→ SOURCE EXTRACT
— begin —

Spectre of further cuts without reform raised

 

ANALYSIS:Ministers hinting at the need for reform in the wake of pay cuts is sure to aggravate unions, writes MARTIN WALL

WITHIN 24 hours of the Budget speech on Wednesday, three Cabinet Ministers had effectively hinted that the implementation of reforms in the public service could be key to avoiding further cuts in pay for staff.

In his post-Budget press conference on Wednesday night, Minister for Finance Brian Lenihan said if everyone agreed that such reforms could save money, “they might have the singular merit of avoiding further cuts in public service pay”.

Yesterday morning, Minister for Social and Family Affairs Mary Hanafin said the next stage for the Government was to secure reforms that were needed to generate long-term savings. “If we can do that, then we will not have to come back again on pay, and we look forward to working with the public sector unions on that.”

And later yesterday the Tánaiste, Mary Coughlan, suggested that some of the savings and changes in work practices envisaged as part of the reform programme would “provide the wherewithal in which we would not have to go back to the public service for more reductions”.

— end —

→ RECORDS
— begin —

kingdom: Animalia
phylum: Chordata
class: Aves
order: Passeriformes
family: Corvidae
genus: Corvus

— end —

→ WORK INSTRUCTIONS
A. In the article on the Budget and public service pay, who said reforms "might have the singular merit of avoiding further cuts in public service pay"?
B. Write the next few paragraphs of the article on the Budget and public service pay reform, picking up after its last sentence.

→ RESULTS OF THE TASKS
A. Minister for Finance Brian Lenihan

B.
The remarks by the three Ministers appeared to represent the first response from the Government to the attitude of the trade unions – that the Government could forget about public service reforms in the aftermath of the new pay cuts announced in the Budget.

The Government appeared to be saying that following a suitable “grieving” period after the pay cuts, the public sector unions should re-engage in talks on implementing a transformation agenda if the possibility of further reductions in earnings was to be avoided next year.

Where the unions had previously offered the prospect of public sector reform as a prize if the Government did not cut pay levels, the tables seem now to have turned with Ministers effectively raising the spectre of further cuts if such reforms were not delivered.

If this indeed is the Government’s strategy, it adds a new dynamic to an already fraught industrial relations situation in the public service.

Yesterday, general secretary of the Irish Congress of Trade Unions (Ictu) David Begg suggested that if the Government’s position was that staff should reform or face further pay cuts, “it would be like throwing petrol in the fire”.

As part of the failed talks with the Government last week on an alternative programme for reducing the public sector pay bill, the unions had agreed on widespread reform in the various sectors of the public service – health education, local authorities and the Civil Service.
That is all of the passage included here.